**Document extract**
# # # # # # #

The profile of the bottom surface of the tool head may be alternatively arranged within the spirit of the present invention. The profile may have any form, which allows at least a portion of the bottom surface to serve as a fulcrum during extraction of a fastener by lever action using the handles and forward or rearward jaws. A tool head of the present invention preferably has any shape to its bottom surfaces which allows the bottom surfaces to be used as a moving fulcrum on a workpiece surface during extraction of a fastener. While the bottom surface of the pivot portion of the tool head may be curved or flat, the bottom surfaces of the forward jaws preferably slope generally upward as an extension of the bottom surface of the pivot portion such that the moving fulcrum has a continuous range of motion for rolling contact with the workpiece from a portion of the upwardly-sloped bottom surfaces of the forward jaws to at least a portion of the pivot portion. In some embodiments, the bottom surface 342 includes a curved portion 340 and a flat portion 345 angling upward toward the front of the tool, as shown in FIG. 34. In some embodiments, a portion of the bottom surface 352 includes substantially flat surfaces 350 progressively sloping upward toward the front or back of the tool head, as shown in FIG. 35. In some embodiments, a portion of the bottom surface 362 includes a bumpy or irregular profile 360 generally sloping upward toward the front or back of the tool head, as shown in FIG. 36. The bottom surface of the tool head may be smooth with a low coefficient of friction or may be rough or have a coating to increase the coefficient of friction of the surface to reduce slippage of the tool head against the workpiece.

# # # # # # #

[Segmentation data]
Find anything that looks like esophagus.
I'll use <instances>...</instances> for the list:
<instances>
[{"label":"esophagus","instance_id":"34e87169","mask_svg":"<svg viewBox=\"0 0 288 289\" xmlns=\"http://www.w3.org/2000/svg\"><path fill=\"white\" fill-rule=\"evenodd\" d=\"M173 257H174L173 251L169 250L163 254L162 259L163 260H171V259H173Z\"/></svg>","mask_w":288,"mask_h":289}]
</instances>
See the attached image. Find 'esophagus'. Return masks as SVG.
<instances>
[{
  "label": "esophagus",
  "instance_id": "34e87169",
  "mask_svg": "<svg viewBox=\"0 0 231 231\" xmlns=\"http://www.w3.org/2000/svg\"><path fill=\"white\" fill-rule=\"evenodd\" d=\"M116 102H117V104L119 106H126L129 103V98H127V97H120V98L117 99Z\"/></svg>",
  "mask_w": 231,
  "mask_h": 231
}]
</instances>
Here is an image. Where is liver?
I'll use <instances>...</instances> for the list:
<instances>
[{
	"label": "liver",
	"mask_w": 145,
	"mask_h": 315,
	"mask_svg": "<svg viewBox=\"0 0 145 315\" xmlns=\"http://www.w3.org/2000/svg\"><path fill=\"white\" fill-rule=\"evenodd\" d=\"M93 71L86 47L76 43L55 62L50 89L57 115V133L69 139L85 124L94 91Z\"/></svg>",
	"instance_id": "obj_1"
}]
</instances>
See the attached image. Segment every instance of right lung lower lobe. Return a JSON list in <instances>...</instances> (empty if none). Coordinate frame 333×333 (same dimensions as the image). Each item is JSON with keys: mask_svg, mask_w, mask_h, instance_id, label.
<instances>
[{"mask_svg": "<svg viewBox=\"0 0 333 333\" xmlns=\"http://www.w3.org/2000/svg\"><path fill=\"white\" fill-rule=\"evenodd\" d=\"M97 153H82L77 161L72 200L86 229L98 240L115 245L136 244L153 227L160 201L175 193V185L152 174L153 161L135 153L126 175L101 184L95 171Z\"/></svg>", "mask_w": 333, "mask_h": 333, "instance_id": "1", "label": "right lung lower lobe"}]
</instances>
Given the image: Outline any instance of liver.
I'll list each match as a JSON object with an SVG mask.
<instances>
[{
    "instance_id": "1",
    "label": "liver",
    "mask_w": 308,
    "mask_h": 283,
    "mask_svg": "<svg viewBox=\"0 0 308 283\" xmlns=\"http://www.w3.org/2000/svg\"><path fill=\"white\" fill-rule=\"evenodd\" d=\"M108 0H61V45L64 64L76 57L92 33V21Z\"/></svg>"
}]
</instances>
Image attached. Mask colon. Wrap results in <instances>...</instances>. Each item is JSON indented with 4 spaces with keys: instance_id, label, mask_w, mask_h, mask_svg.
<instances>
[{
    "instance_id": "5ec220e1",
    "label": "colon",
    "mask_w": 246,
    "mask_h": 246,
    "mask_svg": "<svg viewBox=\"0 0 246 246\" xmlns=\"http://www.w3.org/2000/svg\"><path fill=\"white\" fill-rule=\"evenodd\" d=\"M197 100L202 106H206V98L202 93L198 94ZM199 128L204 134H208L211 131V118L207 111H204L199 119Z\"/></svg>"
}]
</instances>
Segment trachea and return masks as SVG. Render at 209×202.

# # # # # # #

**Problem to work on**
Extract the passage on the tool head's bottom surface in full, reproducing every word and mark of it without change.

**Written answer**
The profile of the bottom surface of the tool head may be alternatively arranged within the spirit of the present invention. The profile may have any form, which allows at least a portion of the bottom surface to serve as a fulcrum during extraction of a fastener by lever action using the handles and forward or rearward jaws. A tool head of the present invention preferably has any shape to its bottom surfaces which allows the bottom surfaces to be used as a moving fulcrum on a workpiece surface during extraction of a fastener. While the bottom surface of the pivot portion of the tool head may be curved or flat, the bottom surfaces of the forward jaws preferably slope generally upward as an extension of the bottom surface of the pivot portion such that the moving fulcrum has a continuous range of motion for rolling contact with the workpiece from a portion of the upwardly-sloped bottom surfaces of the forward jaws to at least a portion of the pivot portion. In some embodiments, the bottom surface 342 includes a curved portion 340 and a flat portion 345 angling upward toward the front of the tool, as shown in FIG. 34. In some embodiments, a portion of the bottom surface 352 includes substantially flat surfaces 350 progressively sloping upward toward the front or back of the tool head, as shown in FIG. 35. In some embodiments, a portion of the bottom surface 362 includes a bumpy or irregular profile 360 generally sloping upward toward the front or back of the tool head, as shown in FIG. 36. The bottom surface of the tool head may be smooth with a low coefficient of friction or may be rough or have a coating to increase the coefficient of friction of the surface to reduce slippage of the tool head against the workpiece.